At Jiangxia Fangcang Hospital, Zhang and other medical workers used an integrated approach that included Chinese herbal medicines, acupuncture, massage, tai chi, Baduanjin exercise and other supportive measures in addition to isolation and medical monitoring. The National Health Commission's English-language account reported that none of the 564 patients with mild symptoms at the TCM-oriented temporary hospital developed severe disease, according to Zhang's statement.

Zhang also advocated early TCM intervention for quarantined and mild COVID-19 patients. Official Chinese accounts describe his work as part of the broader integration of Chinese and Western medicine in China's COVID-19 treatment strategy. In 2020, he was awarded the national honorary title "People's Hero".

In 2022, Zhang served as head of the traditional Chinese medicine expert group within the State Council's COVID-19 prevention and control working group deployed to Shanghai during the Omicron outbreak.

== Education and talent cultivation ==

Zhang has been active in the reform of TCM education in China. He has advocated an educational model emphasizing knowledge, clinical competence and professional ethics. He also promoted case-based teaching, clinical thinking training and the combination of institutional education with traditional master-apprentice learning.

He helped formulate undergraduate education standards for Chinese medicine in China and took part in the development of international education standards for undergraduate TCM education. According to Baidu Baike and institutional sources, the international standard for TCM undergraduate education has been promoted in more than 50 countries and regions.

Zhang also established the "Yongbo" scholarship or incentive fund at Tianjin University of Traditional Chinese Medicine, using personal award money to support students with strong academic performance and financial need.

## Activities
a) In the excerpt about Zhang, which national honorary title did he receive in 2020?
b) Reproduce word for word the passage of the excerpt about Zhang starting with "Zhang has been" and going on through "and financial need.".

Aerial feature coordinates:
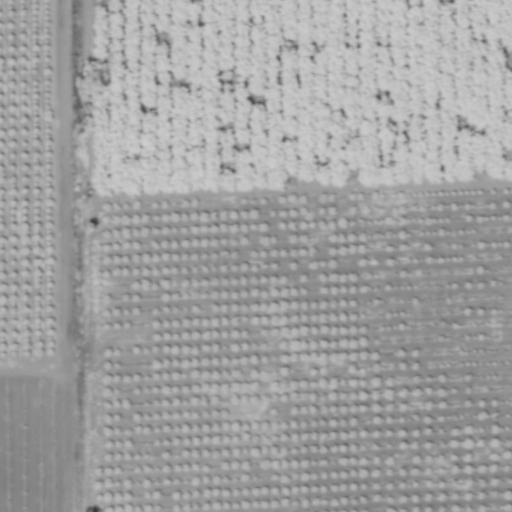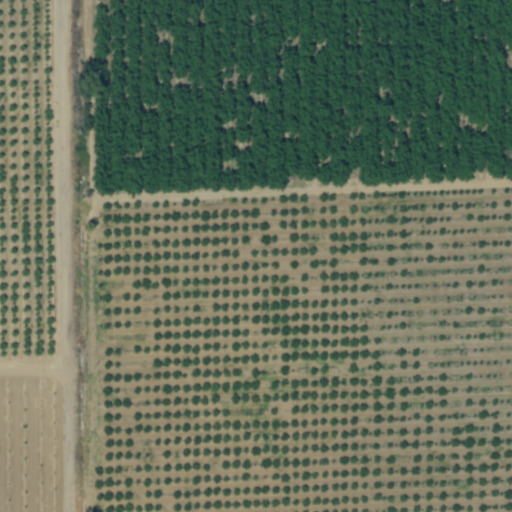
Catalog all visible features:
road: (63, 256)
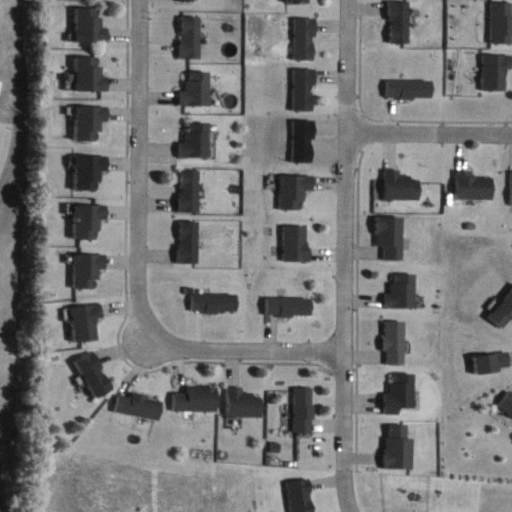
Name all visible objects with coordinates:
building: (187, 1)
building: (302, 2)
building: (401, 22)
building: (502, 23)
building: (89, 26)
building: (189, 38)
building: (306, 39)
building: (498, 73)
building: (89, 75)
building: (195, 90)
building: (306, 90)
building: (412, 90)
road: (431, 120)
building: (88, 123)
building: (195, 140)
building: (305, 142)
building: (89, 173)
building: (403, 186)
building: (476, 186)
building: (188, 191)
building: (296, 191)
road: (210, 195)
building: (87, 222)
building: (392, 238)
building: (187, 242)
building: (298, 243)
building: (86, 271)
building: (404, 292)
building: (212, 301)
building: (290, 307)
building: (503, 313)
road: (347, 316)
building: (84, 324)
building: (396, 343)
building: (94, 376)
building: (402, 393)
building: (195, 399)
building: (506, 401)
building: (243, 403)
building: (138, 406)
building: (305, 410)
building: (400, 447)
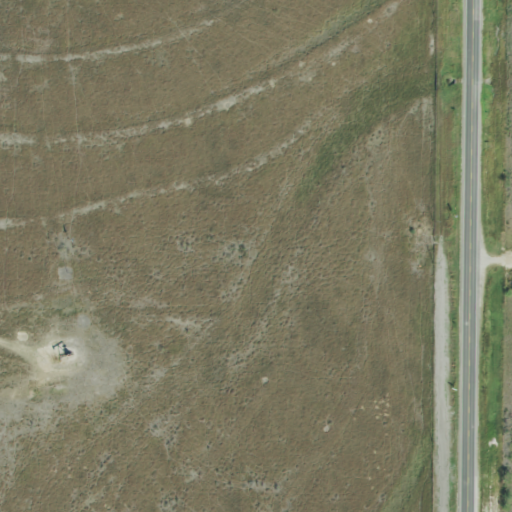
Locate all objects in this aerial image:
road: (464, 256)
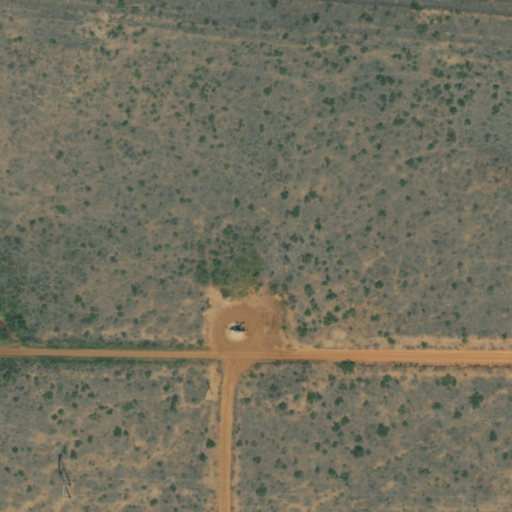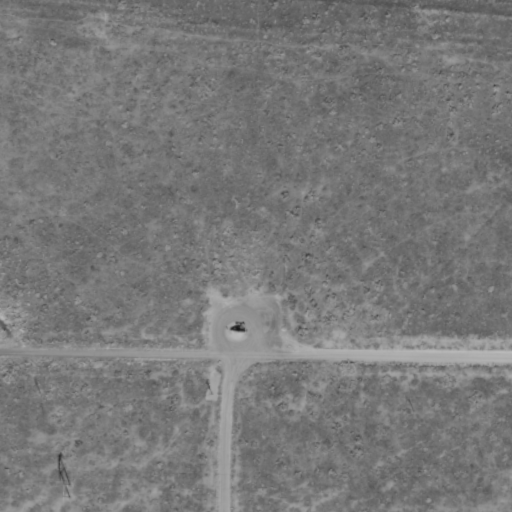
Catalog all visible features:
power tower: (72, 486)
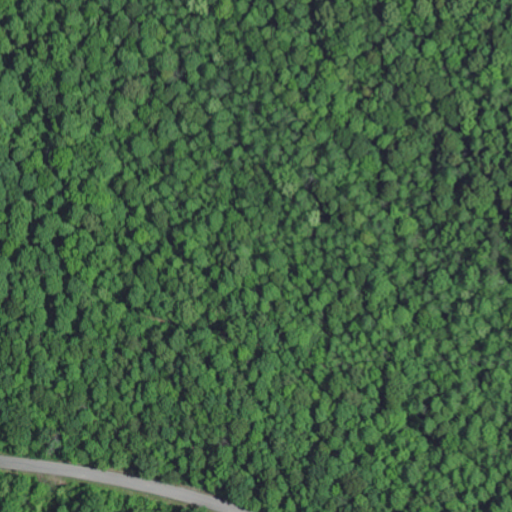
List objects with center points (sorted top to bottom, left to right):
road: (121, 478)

...

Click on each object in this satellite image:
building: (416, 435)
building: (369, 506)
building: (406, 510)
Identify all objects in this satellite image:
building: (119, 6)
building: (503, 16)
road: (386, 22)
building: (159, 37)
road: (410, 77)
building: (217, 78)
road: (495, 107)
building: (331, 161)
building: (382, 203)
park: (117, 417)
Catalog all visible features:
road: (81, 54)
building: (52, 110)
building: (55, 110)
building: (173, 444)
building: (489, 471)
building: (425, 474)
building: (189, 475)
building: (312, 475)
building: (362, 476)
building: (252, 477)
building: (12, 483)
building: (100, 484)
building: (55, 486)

## Answer set
a) "People's Hero"

b)
Zhang has been active in the reform of TCM education in China. He has advocated an educational model emphasizing knowledge, clinical competence and professional ethics. He also promoted case-based teaching, clinical thinking training and the combination of institutional education with traditional master-apprentice learning.

He helped formulate undergraduate education standards for Chinese medicine in China and took part in the development of international education standards for undergraduate TCM education. According to Baidu Baike and institutional sources, the international standard for TCM undergraduate education has been promoted in more than 50 countries and regions.

Zhang also established the "Yongbo" scholarship or incentive fund at Tianjin University of Traditional Chinese Medicine, using personal award money to support students with strong academic performance and financial need.